А в Америке многое менялось. Социологи говорили, что у телевидения — смертоносные намерения, оно уничтожает разум и воображение молодежи, ее объем внимания неуклонно снижается. Может, и так, но трехминутная песня делает то же самое. Симфонии и оперы невероятно длинны, однако публика никогда не теряется в них и следит за развитием сюжета без проблем. А в трехминутной песне слушателю не нужно помнить то, что было двадцать или даже десять минут назад. Нечего не с чем связывать. Нечего помнить. Многие песни, которые пел я, действительно были длинными — ну, не такими, как опера или симфония, но все равно длинными; по крайней мере, в смысле текстов. В «Томе Джоуде» было по меньшей мере шестнадцать куплетов, в «Барбаре Аллен» — около двадцати. «Светловолосая Эллендер», «Лорд Ловелл», «Малютка Мэтти Гроувз» и прочие тянулись просто бесконечно, и меня совсем не напрягало запоминать и петь эти истории.

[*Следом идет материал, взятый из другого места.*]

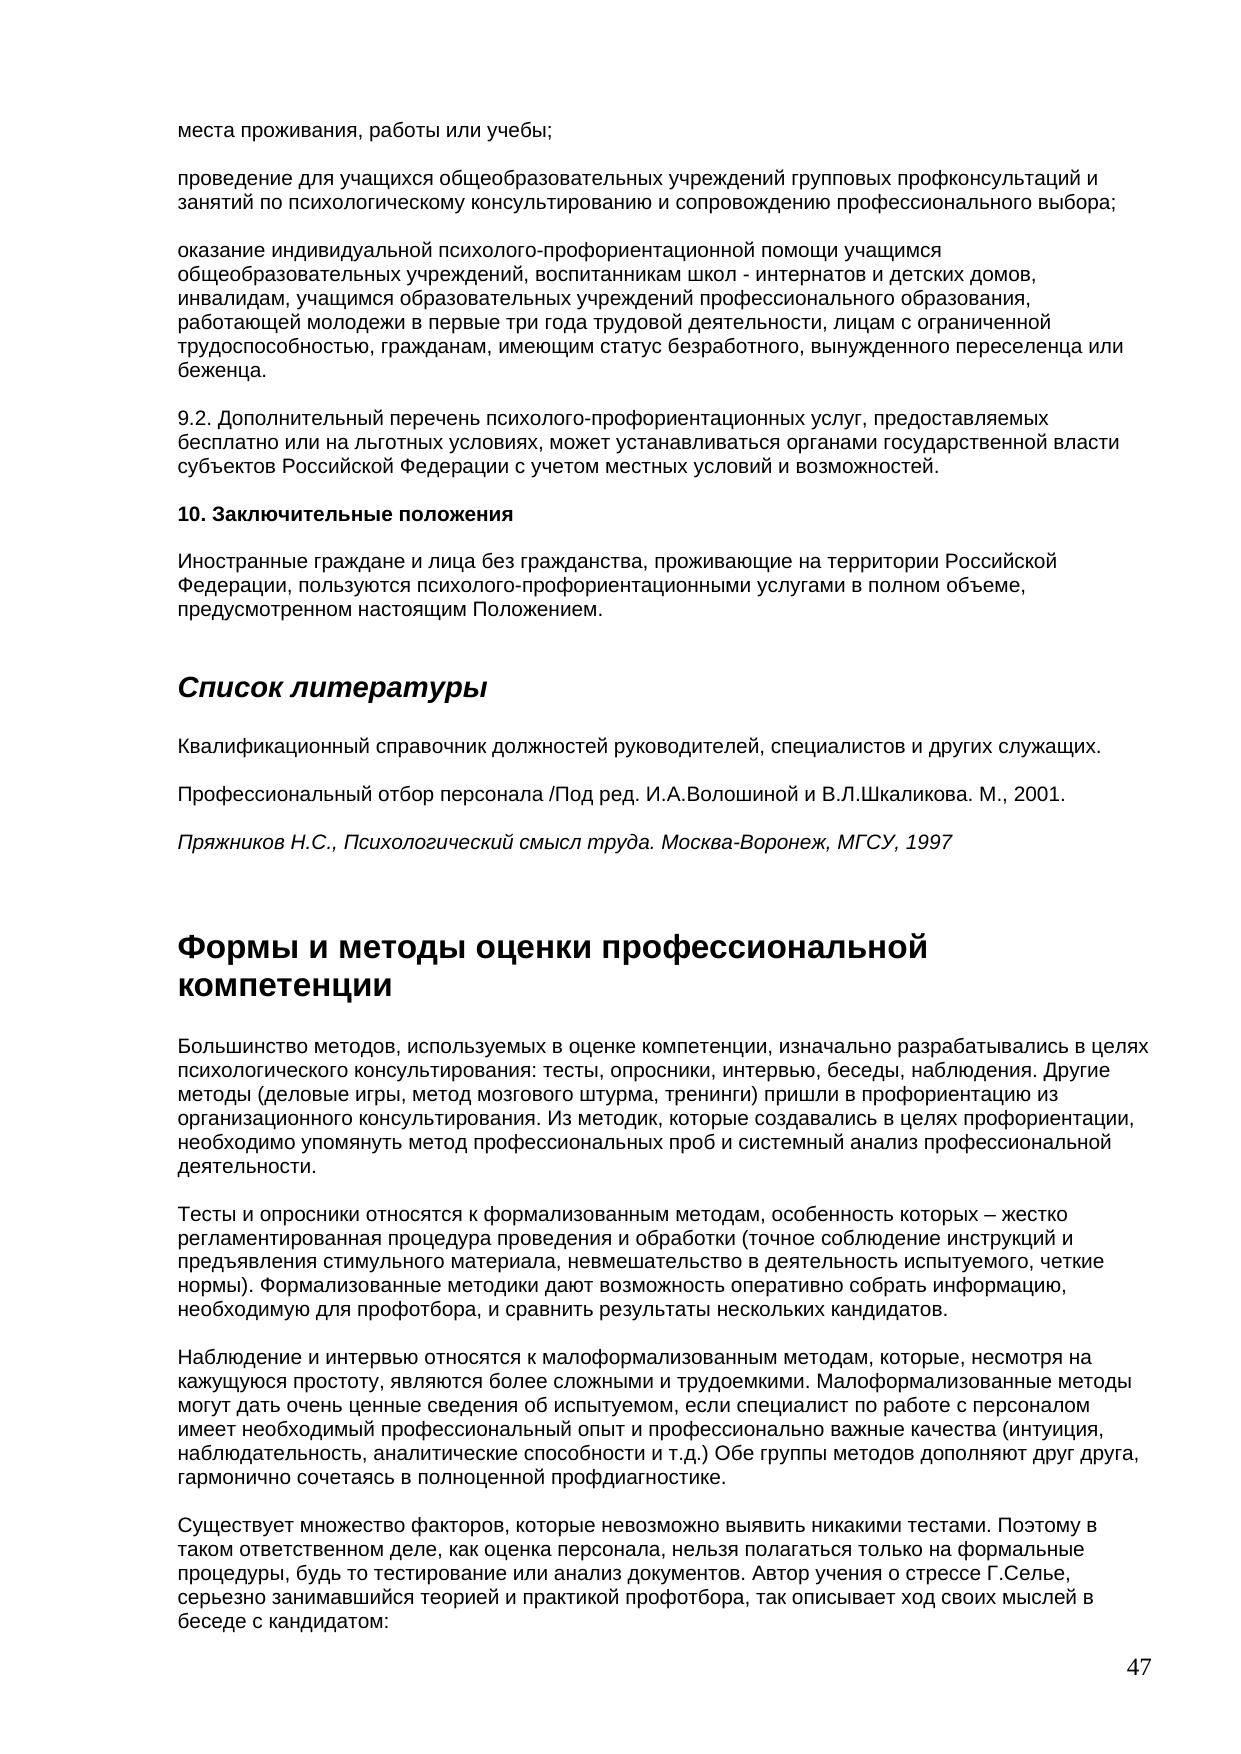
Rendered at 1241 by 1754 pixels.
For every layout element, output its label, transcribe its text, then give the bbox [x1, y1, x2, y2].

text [177, 1034, 1152, 1633]
subtitle Формы и методы оценки профессиональной компетенции [177, 927, 1152, 1003]
subtitle Список литературы [177, 670, 1152, 704]
text Квалификационный справочник должностей руководителей, специалистов и других служащих. Профессиональный отбор персонала /Под ред. И.А.Волошиной и В.Л.Шкаликова. М., 2001. Пряжников Н.С., Психологический смысл труда. Москва-Воронеж, МГСУ, 1997 [177, 734, 1152, 854]
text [177, 118, 1152, 621]
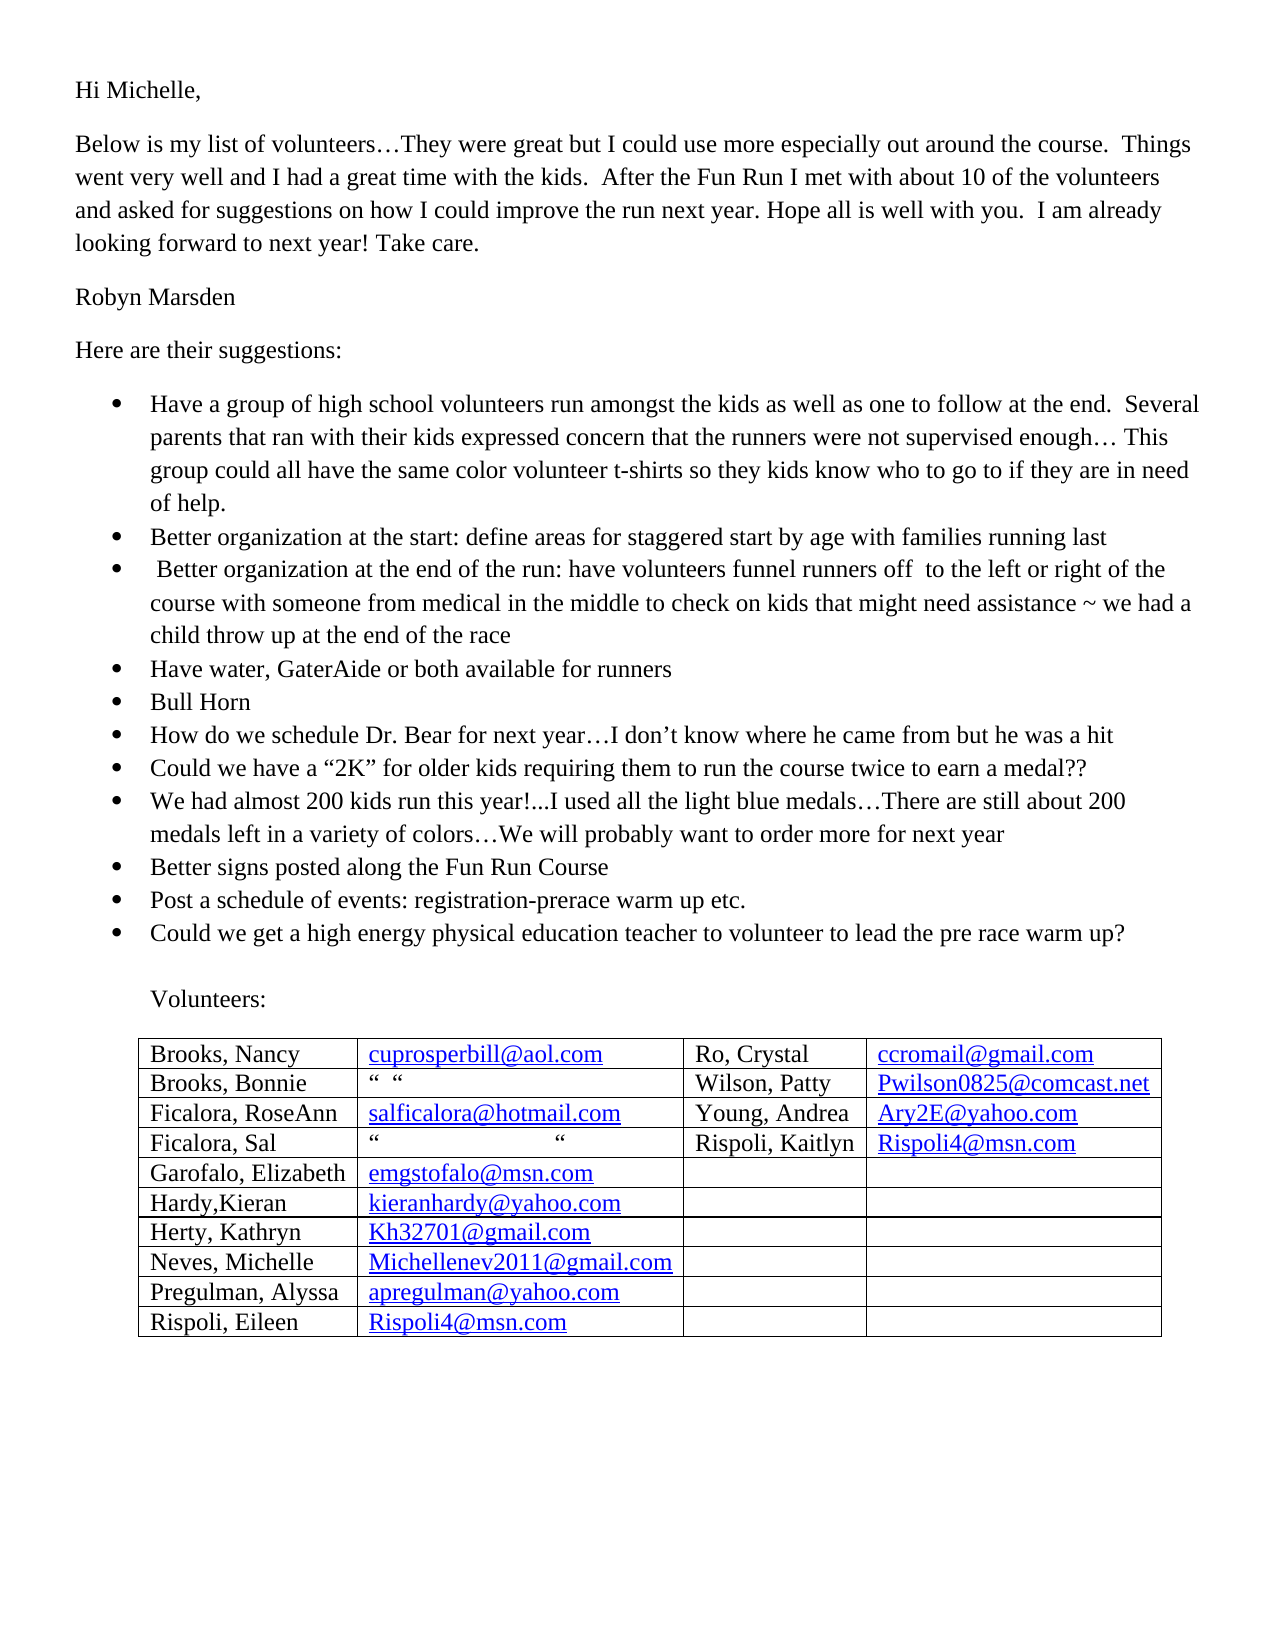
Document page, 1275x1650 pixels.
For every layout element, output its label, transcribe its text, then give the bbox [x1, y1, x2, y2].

list Have water, GaterAide or both available for runners [112, 654, 1200, 682]
table_cell Pwilson0825@comcast.net [867, 1069, 1161, 1097]
table_cell Rispoli4@msn.com [867, 1128, 1161, 1157]
table_cell Rispoli, Eileen [139, 1307, 357, 1336]
table_header ccromail@gmail.com [867, 1039, 1161, 1067]
table_cell Young, Andrea [684, 1098, 866, 1127]
table_header Ro, Crystal [684, 1039, 866, 1067]
table_header Brooks, Nancy [139, 1039, 357, 1067]
table_cell [684, 1277, 866, 1306]
list Better organization at the end of the run: have volunteers funnel runners off to the left or right of the course with someone from medical in the middle to check on kids that might need assistance ~ we had a child throw up at the end of the race [112, 554, 1200, 649]
table_cell [867, 1307, 1161, 1336]
table_cell Herty, Kathryn [139, 1218, 357, 1246]
table_cell Neves, Michelle [139, 1247, 357, 1276]
table_cell [867, 1277, 1161, 1306]
list We had almost 200 kids run this year!...I used all the light blue medals…There are still about 200 medals left in a variety of colors…We will probably want to order more for next year [112, 786, 1200, 847]
table_cell Garofalo, Elizabeth [139, 1158, 357, 1187]
table_cell Kh32701@gmail.com [358, 1218, 683, 1246]
list Bull Horn [112, 687, 1200, 715]
table_cell [684, 1188, 866, 1216]
table_cell [684, 1307, 866, 1336]
table_cell apregulman@yahoo.com [358, 1277, 683, 1306]
table_cell Rispoli4@msn.com [358, 1307, 683, 1336]
table_cell Hardy,Kieran [139, 1188, 357, 1216]
table_cell [684, 1158, 866, 1187]
table_cell salficalora@hotmail.com [358, 1098, 683, 1127]
table_cell Brooks, Bonnie [139, 1069, 357, 1097]
table_cell [684, 1247, 866, 1276]
table_cell “ “ [358, 1069, 683, 1097]
list Better organization at the start: define areas for staggered start by age with families running last [112, 522, 1200, 550]
list Have a group of high school volunteers run amongst the kids as well as one to follow at the end. Several parents that ran with their kids expressed concern that the runners were not supervised enough… This group could all have the same color volunteer t-shirts so they kids know who to go to if they are in need of help. [112, 389, 1200, 517]
list Volunteers: [150, 984, 1200, 1013]
table_cell Pregulman, Alyssa [139, 1277, 357, 1306]
table_cell Rispoli, Kaitlyn [684, 1128, 866, 1157]
table_cell Ficalora, Sal [139, 1128, 357, 1157]
table_cell Ficalora, RoseAnn [139, 1098, 357, 1127]
text Hi Michelle, [75, 75, 1200, 104]
text Here are their suggestions: [75, 336, 1200, 364]
table_cell [867, 1218, 1161, 1246]
table_cell Michellenev2011@gmail.com [358, 1247, 683, 1276]
table_cell Wilson, Patty [684, 1069, 866, 1097]
table_cell [867, 1247, 1161, 1276]
table_cell emgstofalo@msn.com [358, 1158, 683, 1187]
list How do we schedule Dr. Bear for next year…I don’t know where he came from but he was a hit [112, 720, 1200, 748]
list Could we have a “2K” for older kids requiring them to run the course twice to earn a medal?? [112, 753, 1200, 781]
table_cell [684, 1218, 866, 1246]
list Better signs posted along the Fun Run Course [112, 852, 1200, 881]
table_cell [867, 1158, 1161, 1187]
table_header cuprosperbill@aol.com [358, 1039, 683, 1067]
table_cell [867, 1188, 1161, 1216]
text Below is my list of volunteers…They were great but I could use more especially out around the course. Things went very well and I had a great time with the kids. After the Fun Run I met with about 10 of the volunteers and asked for suggestions on how I could improve the run next year. Hope all is well with you. I am already looking forward to next year! Take care. [75, 129, 1200, 257]
list Post a schedule of events: registration-prerace warm up etc. [112, 885, 1200, 913]
list Could we get a high energy physical education teacher to volunteer to lead the pre race warm up? [112, 918, 1200, 947]
text Robyn Marsden [75, 282, 1200, 311]
table_cell “ “ [358, 1128, 683, 1157]
table_cell Ary2E@yahoo.com [867, 1098, 1161, 1127]
table_cell kieranhardy@yahoo.com [358, 1188, 683, 1216]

Я отучился от привычки мыслить короткими песенными циклами и начал читать поэмы все длиннее — проверял, смогу ли запомнить то, что было в начале. Я тренировал для этого мозг, отбросил мрачные пристрастия и научился успокаиваться. Прочел весь «Дон Жуан» лорда Байрона и с начала до самого конца не терял сосредоточенности. И еще «Кубла Хан» Кольриджа. Я стал загружать мозги всевозможными глубокими поэмами. Словно до этого долго тащил пустой фургон, а теперь он заполняется, и тянуть мне придется сильнее. Такое ощущение, будто я возвращаюсь с дальнего выгона. В других смыслах я тоже менялся. То, что на меня действовало раньше, теперь действовать перестало. Меня не слишком заботили люди, их мотивы. Мне больше не было нужды пристально исследовать всякого незнакомца, что приближался ко мне.

Рэй велел мне читать Фолкнера.

— Это трудно — то, что Фолкнер делает, — сказал он. — Трудно вкладывать в слова глубокие чувства. Гораздо легче написать «Капитал».

Рэй курил опий — из бамбуковой трубки с чашкой в виде гриба. Однажды в кухне они его готовили — варили маленькие брикеты, пока те не становились как резина. Варили, переваривали, через тряпочку отцеживали воду. Вся кухня воняла кошачьей мочой. Опий они держали в глиняном кувшине. Хотя Рэй не походил на неряшливого торчка из притона — ничем не походил, даже не напоминал человека, который обдалбывается лишь для того, чтобы стать нормальным. Да и на частичного торчка он не был похож, у него даже не сформировалось пристрастия. Такой не пойдет грабить кого-то за дозу. У Рэя все было иначе. Я про него многого не знал. Что спасло его от ареста, не знал тоже.